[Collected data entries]
*** Begin section ***
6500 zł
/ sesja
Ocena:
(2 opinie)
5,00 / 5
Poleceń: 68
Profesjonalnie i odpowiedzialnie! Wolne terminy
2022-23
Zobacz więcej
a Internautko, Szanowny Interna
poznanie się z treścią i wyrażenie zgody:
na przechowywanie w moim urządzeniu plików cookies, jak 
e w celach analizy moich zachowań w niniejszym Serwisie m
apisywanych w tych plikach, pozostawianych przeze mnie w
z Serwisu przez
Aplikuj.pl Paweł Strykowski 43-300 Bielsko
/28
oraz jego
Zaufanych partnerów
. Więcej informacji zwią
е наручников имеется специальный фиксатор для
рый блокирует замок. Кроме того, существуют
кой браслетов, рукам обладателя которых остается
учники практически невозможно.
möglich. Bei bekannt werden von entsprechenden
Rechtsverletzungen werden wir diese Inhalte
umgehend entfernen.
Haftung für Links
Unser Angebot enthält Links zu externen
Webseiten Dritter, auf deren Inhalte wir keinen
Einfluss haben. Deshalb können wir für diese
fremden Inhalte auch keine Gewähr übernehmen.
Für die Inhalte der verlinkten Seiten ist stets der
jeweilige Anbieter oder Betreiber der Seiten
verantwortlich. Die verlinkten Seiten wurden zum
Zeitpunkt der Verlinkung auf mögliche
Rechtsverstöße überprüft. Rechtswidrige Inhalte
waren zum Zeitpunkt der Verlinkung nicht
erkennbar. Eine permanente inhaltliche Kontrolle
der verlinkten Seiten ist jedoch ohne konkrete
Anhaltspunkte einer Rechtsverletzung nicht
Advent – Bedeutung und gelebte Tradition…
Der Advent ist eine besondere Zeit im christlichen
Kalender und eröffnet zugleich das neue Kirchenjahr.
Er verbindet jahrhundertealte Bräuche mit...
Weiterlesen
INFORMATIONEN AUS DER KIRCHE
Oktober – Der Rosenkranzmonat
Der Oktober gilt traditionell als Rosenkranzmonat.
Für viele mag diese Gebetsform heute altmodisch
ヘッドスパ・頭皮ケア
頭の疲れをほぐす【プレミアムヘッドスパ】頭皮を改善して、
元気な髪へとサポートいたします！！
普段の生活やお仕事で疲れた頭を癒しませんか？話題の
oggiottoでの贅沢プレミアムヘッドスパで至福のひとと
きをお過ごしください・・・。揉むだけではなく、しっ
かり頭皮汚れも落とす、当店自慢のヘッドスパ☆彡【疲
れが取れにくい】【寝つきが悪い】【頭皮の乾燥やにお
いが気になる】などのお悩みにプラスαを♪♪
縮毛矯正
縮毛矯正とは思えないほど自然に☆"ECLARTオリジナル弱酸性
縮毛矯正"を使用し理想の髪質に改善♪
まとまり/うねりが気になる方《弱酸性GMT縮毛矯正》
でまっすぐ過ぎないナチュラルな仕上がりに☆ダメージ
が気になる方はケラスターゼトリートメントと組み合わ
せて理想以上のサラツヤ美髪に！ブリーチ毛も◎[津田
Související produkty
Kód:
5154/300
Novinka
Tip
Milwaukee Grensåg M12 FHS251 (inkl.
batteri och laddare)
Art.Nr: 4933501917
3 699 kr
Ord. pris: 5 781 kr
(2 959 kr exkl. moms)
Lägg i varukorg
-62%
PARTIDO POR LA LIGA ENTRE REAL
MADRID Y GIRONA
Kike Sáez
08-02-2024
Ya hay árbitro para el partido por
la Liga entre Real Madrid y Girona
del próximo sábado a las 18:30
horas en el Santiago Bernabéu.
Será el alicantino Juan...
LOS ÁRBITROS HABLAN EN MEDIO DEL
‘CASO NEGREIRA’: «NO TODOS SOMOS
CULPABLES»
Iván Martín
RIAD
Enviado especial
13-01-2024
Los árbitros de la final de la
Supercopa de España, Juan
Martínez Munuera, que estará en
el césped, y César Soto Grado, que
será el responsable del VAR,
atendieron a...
*** End section ***
» TASK PROMPT
Each line of the records above that holds the word "Advent" should be counted, and only the final number stated.

» ANSWER TO THIS PROBLEM
2